Blaine doesn't know why it happens, why the face pops into Blaine's head, but suddenly, amidst his shoulders dropping, his head falling to his arms to increase the intensity of the pulsations inside him, a vision of Kurt flashes behind his eyelids, standing at his counter, making Blaine's coffee, smiling that welcoming smile of his, and that does it.
“Oh, G-god!” Blaine moans, cumming so quick and so hard, his stomach actually hurts.
He stays kneeling on the floor, limp like a ragdoll, letting the machine work him through his orgasm until the pounding in his ass goes from cathartic to maddening. With a shaking hand, he switches the machine off. He'll try for endurance another time. For now, he's had enough.
Blaine moves away from his machine, not crawling across the floor, just falling further forward, letting momentum pull him off the dildo and into a lying position on the ground.
“God.” Blaine looks at his reflection in the mirror.
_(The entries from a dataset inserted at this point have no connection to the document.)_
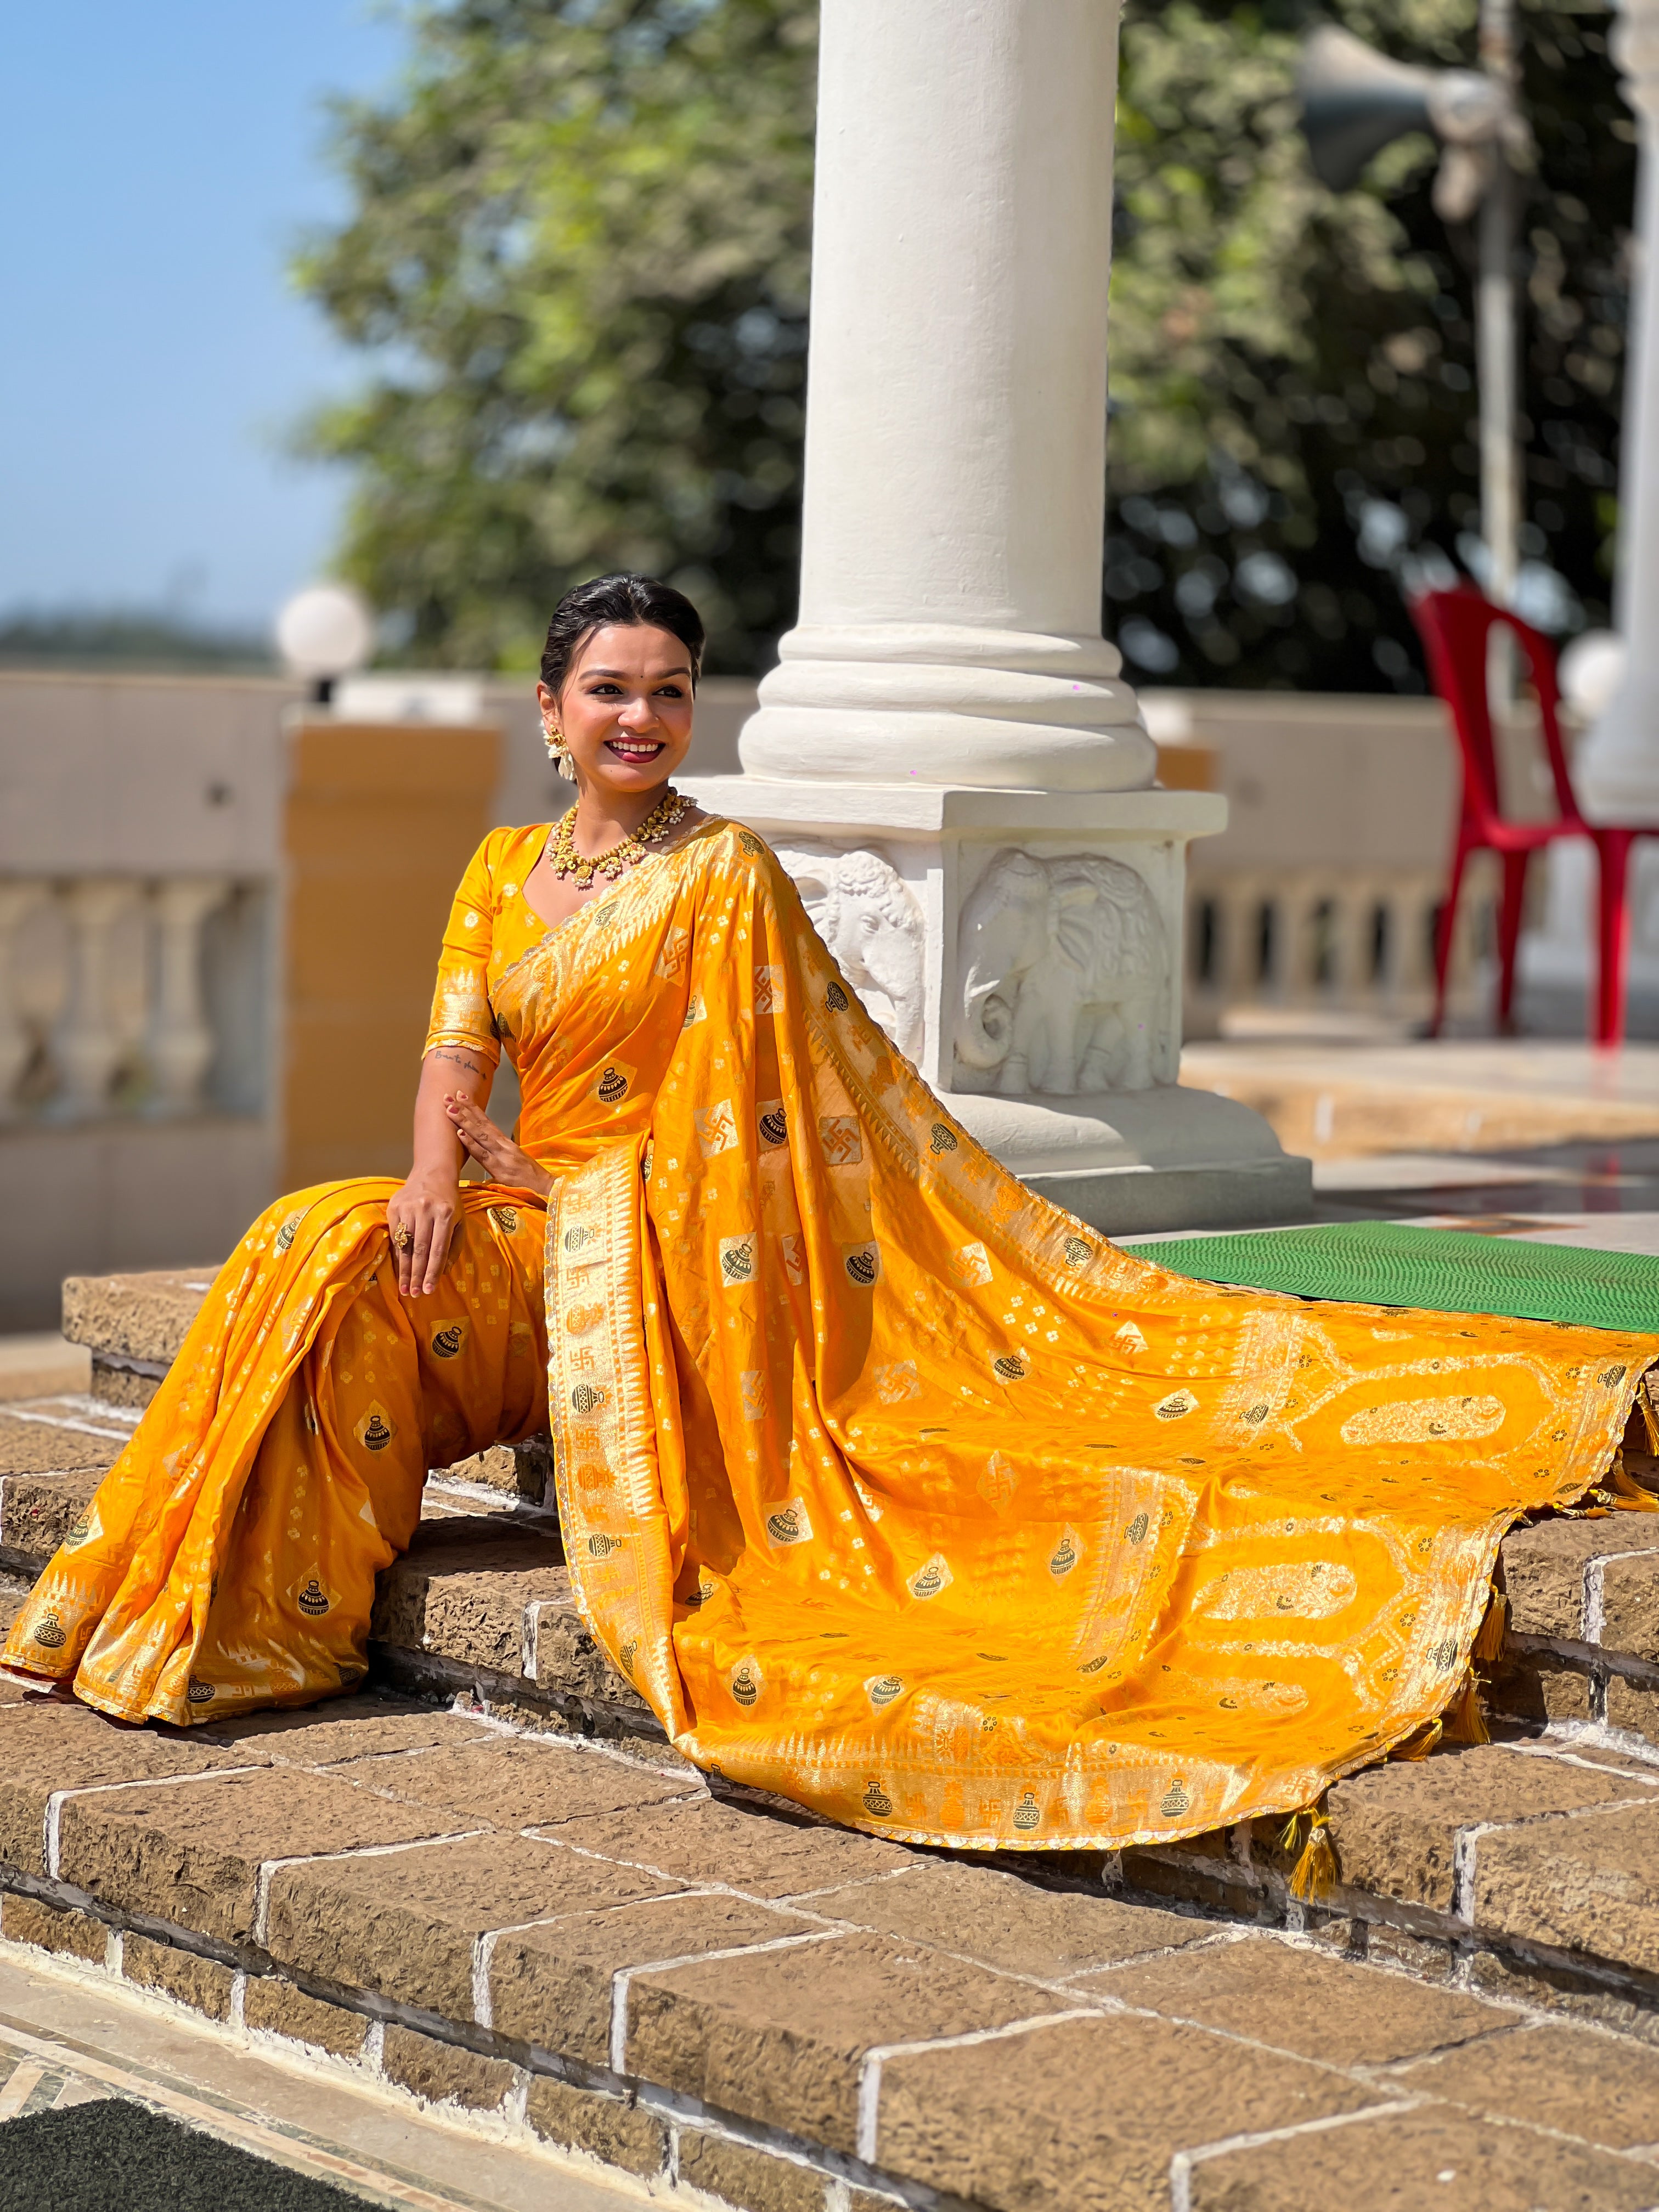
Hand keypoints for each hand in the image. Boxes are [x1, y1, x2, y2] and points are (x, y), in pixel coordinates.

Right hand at [387, 1170, 460, 1297]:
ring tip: (405, 1288)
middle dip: (417, 1275)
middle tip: (415, 1294)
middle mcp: (426, 1210)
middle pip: (420, 1249)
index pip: (438, 1249)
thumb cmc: (450, 1202)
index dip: (432, 1271)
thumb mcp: (459, 1221)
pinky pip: (395, 1237)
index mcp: (445, 1214)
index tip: (429, 1290)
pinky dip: (397, 1255)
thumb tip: (443, 1273)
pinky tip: (399, 1270)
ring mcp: (408, 1207)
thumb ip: (454, 1246)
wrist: (432, 1174)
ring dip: (405, 1269)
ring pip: (405, 1245)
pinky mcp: (394, 1206)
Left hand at [443, 1093, 552, 1199]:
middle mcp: (503, 1145)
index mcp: (505, 1143)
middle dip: (464, 1109)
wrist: (546, 1188)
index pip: (486, 1122)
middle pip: (481, 1124)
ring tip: (450, 1110)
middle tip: (448, 1096)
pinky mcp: (499, 1169)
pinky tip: (460, 1134)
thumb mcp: (514, 1161)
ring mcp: (501, 1156)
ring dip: (464, 1122)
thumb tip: (483, 1151)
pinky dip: (471, 1144)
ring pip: (480, 1135)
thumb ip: (498, 1154)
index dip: (473, 1109)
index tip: (460, 1096)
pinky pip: (482, 1155)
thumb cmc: (530, 1178)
He didn't move an inch other than to switch the speed on the remote, a simple roll of his thumb against the dial, but he looks wrecked. He feels his heart pound-pound-pound in his chest, nearly lifting his torso off the floor with every beat. Blaine tries to rise to his hands and knees again, but his arms and legs wobble, then give out, and he ends up back on the floor, landing with a thud and lightheaded giggle. “Oh, man. That was…wow,” Blaine mumbles, only distantly aware that he's talking to himself. “Definitely the best money I've ever spent…well, except for about two hundred medium drips.”
Blaine lies on the floor, alternating between testing his arms and legs and murmuring to himself, until he can finally make himself kneel, and then make himself stand. He cleans up, wiping down the dildo, cleaning up the aptly named lube, which, though it perfectly mimics the real thing, grosses Blaine out. He hops into a hot shower to reflect on that new, amazing, and somewhat bizarre experience. He can't say he didn't enjoy it, because he did. Hell yeah, he did. As soon as he can, he's going to get back on that website and leave an anonymous five-star review. But still, using it is something that he's going to have to practice.
Being intimate with something that realistic without the comfort of an actual live human being on the other end is something he'll need to get used to.
He's also going to have to come to terms with the last minute inclusion of Kurt's face into his fantasy, but he sets that aside for now, pins it in his mind for later. On his way to bed, he bends over and gives his new machine a pat.
Here he has it, the thing he'd been hoping for. No muss, no fuss, no complications, no angst, and no heartbreak.
It looks like the start of a new, beautiful relationship.